By Ann O'Loughlin
A jury in a High Court defamation action by Sinn Féin political manager Nicky Kehoe against RTE will resume deliberations in the case tomorrow.
The jury was sent out to consider its verdict at 5.30pm this evening but came back a half an hour later when Mr Justice Bernard Barton told them he knew they had a lot to consider in the case and and they could sit on until 8pm if they felt they could reach a verdict by then.
The jury foreman asked if they could be allowed to discuss that and a few minutes later they returned and said they would like to come back on Friday.

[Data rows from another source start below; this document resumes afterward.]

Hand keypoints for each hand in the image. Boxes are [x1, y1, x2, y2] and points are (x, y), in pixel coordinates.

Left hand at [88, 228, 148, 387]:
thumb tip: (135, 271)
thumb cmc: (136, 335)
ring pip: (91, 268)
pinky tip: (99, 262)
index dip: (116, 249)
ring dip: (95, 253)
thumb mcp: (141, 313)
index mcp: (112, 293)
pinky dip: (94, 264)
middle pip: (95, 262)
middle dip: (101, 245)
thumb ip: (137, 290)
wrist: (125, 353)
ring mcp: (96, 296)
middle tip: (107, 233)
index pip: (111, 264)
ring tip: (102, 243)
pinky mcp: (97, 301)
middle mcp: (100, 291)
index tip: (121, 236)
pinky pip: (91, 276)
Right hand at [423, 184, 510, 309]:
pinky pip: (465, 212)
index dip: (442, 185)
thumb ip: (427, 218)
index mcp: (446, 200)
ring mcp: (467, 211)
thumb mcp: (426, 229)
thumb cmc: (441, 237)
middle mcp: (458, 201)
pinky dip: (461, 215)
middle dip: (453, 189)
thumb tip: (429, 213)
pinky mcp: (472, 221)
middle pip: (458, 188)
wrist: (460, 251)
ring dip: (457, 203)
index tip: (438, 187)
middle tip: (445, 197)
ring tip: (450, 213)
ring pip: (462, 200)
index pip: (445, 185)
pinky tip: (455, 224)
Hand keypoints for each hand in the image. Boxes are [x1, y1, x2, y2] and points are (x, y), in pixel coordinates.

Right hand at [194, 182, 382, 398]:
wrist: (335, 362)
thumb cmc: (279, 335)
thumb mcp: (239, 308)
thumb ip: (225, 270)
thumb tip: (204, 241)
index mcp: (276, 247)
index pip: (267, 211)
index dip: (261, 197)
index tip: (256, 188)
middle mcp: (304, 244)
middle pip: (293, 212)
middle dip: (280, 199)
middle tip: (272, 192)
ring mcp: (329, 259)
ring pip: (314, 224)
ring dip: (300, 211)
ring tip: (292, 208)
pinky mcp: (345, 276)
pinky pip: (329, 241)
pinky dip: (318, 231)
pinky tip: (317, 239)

The judge discharged them for the day and said they could resume deliberations as soon as they met in the jury room in the morning.

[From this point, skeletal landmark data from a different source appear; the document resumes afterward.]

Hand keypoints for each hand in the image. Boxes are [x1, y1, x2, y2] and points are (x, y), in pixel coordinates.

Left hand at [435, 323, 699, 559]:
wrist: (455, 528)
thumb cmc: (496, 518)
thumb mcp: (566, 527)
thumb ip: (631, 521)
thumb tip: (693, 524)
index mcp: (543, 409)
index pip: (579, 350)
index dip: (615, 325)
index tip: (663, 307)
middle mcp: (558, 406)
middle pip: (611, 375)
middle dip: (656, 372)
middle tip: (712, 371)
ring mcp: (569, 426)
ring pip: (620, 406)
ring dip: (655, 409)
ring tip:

Earlier, in his closing speech on behalf of RTE, Cian Ferriter SC said Mr Kehoe had sued over comments by former junior minister Joe Costello had said on the live Saturday with Clare Byrne radio show that Mr Kehoe "is" a senior IRA member, Cian Ferriter SC said.
However, counsel said, in the three-to-four minute exchange between Mr Costello and SF representative Eoin Ó'Broin, who was another panellist on the show, Mr O'Broin "ripped to shreds" the Costello allegation.

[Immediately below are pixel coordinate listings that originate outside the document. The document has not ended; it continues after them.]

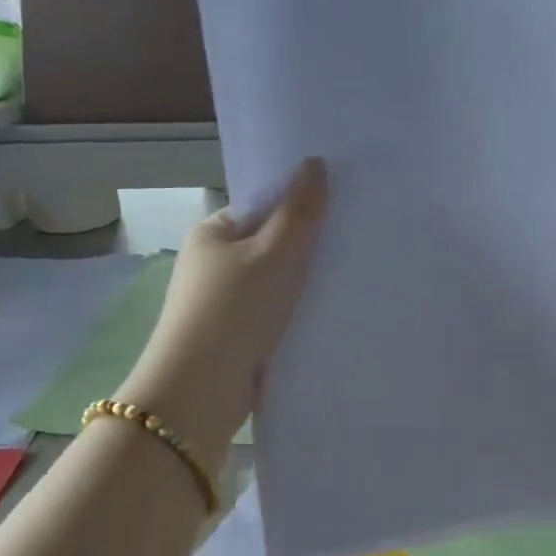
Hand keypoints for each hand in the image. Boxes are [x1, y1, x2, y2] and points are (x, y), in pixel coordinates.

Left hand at [118, 159, 327, 457]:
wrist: (201, 392)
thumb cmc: (235, 310)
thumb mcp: (275, 252)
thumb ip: (299, 210)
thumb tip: (314, 163)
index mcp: (213, 233)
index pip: (260, 206)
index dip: (298, 203)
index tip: (340, 206)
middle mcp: (213, 264)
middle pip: (270, 243)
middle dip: (307, 245)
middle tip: (354, 241)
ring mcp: (223, 303)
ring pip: (275, 282)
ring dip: (304, 283)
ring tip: (351, 276)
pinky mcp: (236, 337)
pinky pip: (274, 314)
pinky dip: (297, 313)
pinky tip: (330, 314)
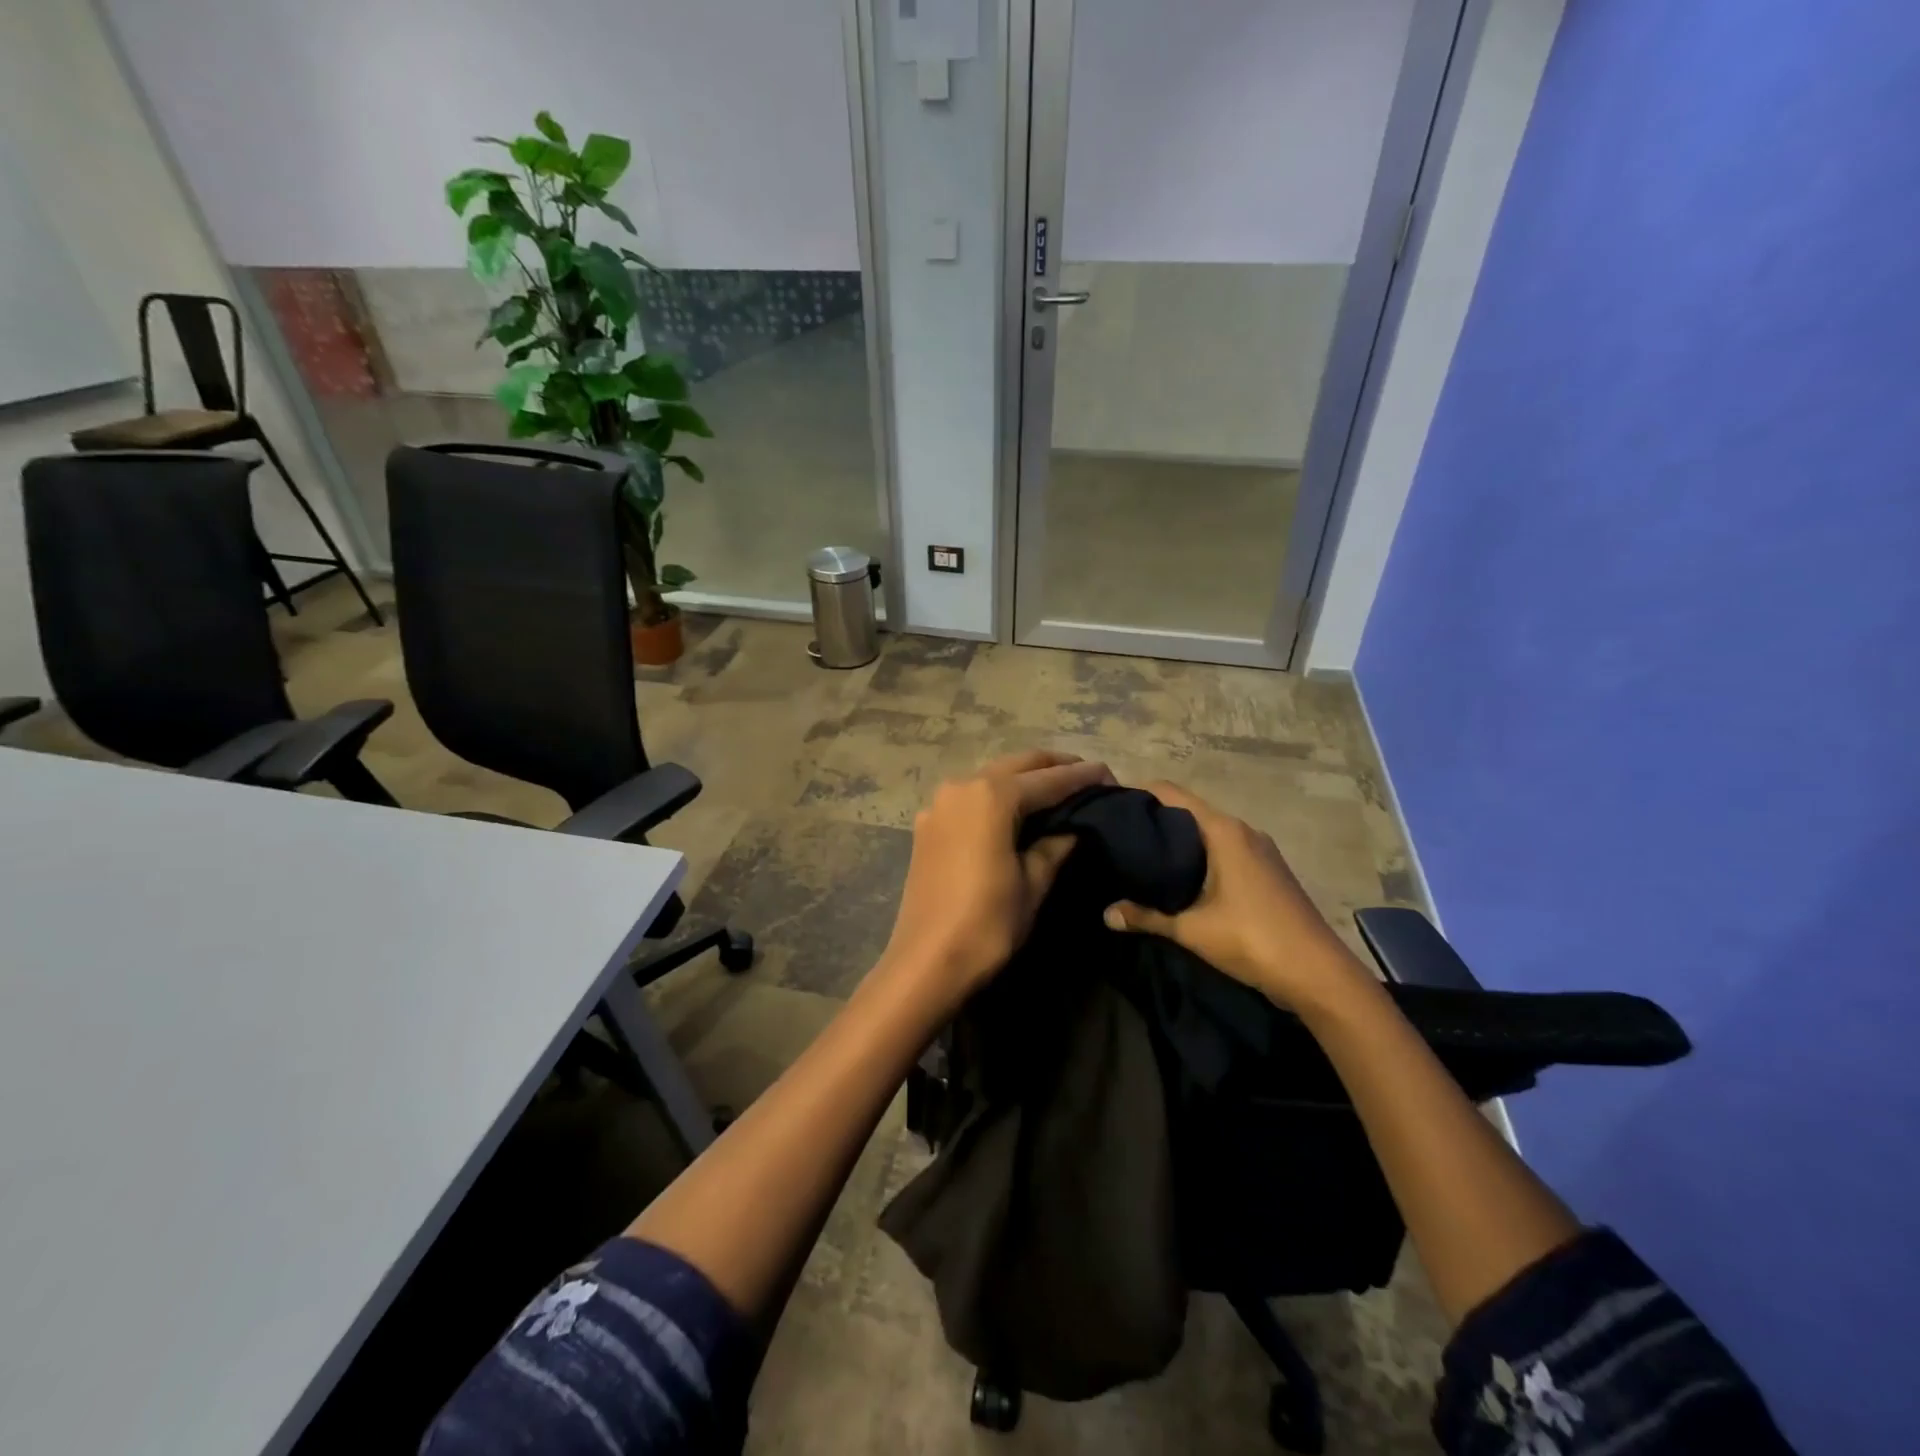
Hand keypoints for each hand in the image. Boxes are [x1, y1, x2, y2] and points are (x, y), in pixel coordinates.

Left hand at [878, 749, 1114, 1009]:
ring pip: (991, 776)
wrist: (926, 961)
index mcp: (992, 795)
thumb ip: (1055, 845)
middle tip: (1086, 777)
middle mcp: (962, 786)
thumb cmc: (987, 923)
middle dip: (1053, 767)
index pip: (1049, 779)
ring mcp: (939, 804)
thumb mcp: (1032, 883)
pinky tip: (1014, 813)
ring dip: (1023, 779)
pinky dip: (996, 797)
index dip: (1082, 777)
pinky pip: (969, 797)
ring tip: (1055, 792)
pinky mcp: (927, 825)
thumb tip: (1073, 827)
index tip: (1110, 775)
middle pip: (1017, 765)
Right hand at [1103, 781, 1365, 1012]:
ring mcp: (1260, 851)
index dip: (1141, 793)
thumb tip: (1106, 914)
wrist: (1319, 974)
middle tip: (1120, 835)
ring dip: (1179, 840)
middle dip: (1156, 820)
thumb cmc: (1252, 940)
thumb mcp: (1191, 930)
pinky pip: (1225, 850)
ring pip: (1209, 833)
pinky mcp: (1268, 871)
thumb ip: (1146, 917)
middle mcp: (1243, 831)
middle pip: (1190, 811)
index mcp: (1224, 831)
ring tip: (1143, 856)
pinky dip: (1200, 856)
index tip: (1112, 805)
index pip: (1173, 794)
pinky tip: (1180, 879)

By the end of that exchange, Mr Costello withdrew the allegation and said Mr Kehoe "was" a senior IRA member, counsel said.
Mr Ferriter said it was an "extraordinary feature" of this case that Mr Kehoe had come to court saying that RTE said he was a member of the IRA. But that was not stood over on the show and he cannot sue for that because he actually was previously a member of that organisation.
Mr Kehoe cannot take just "one bit" of the broadcast and the law required that it be taken as a whole, he said.
Mr Kehoe's action is over the October 2015 broadcast when Mr Costello alleged a former chief of staff of the IRA was at meetings of Dublin City Council telling SF councillors how to vote. Mr Kehoe's name was first used by Mr O'Broin, then a councillor and now a TD, who also went on to defend Mr Kehoe on the show.
Mr Kehoe says the reputation he built up 26 years since last coming out of prison was undone in "one swipe". RTE should have shut down the debate as soon as his name was mentioned, he says.
RTE denies defamation and says it is not liable.
The "elephant not in the room" in this case was why did Mr Kehoe not sue Mr Costello, who was the "real villain" and who must bear the lion's share of responsibility if the jury does find there was defamation, Mr Ferriter said.
Declan Doyle SC, in his speech on behalf of Mr Kehoe, said the law in Ireland is that if your are defamed you sue for damages. RTE had tried to present, during cross examination of Mr Kehoe, that he was taking this case for substantial compensation.
But what had happened was Mr Kehoe had first got a transcript of the radio show before going to his solicitor. RTE had denied it had defamed him "from the start" and if Mr Kehoe's solicitor had not put something in the original letter about damages, he (solicitor) would have been criminally negligent, Mr Doyle said.
This was emblematic of the way RTE had dealt with this case and had tried to present it as though it was in some sort of bubble, away from the real world.
But, counsel said, there was an "even bigger bubble" in RTE which was an organisation detached from the real world, he said.
At the end of the exchanges on the radio show, the allegation against Mr Kehoe was still hanging there. It had not been put to bed as claimed by RTE. counsel said.
Any reasonable and rational analysis of that allegation was that Mr Kehoe was a member of the army council and was subverting democracy by giving instructions to SF members of Dublin City Council, counsel said.
In his charge to the jury, Mr Justice Barton reminded the jury they were the only finders of fact in this case which is significant for both Mr Kehoe and RTÉ.
They had to balance the fundamental constitutional right to freedom of expression and the right to a good name, he said.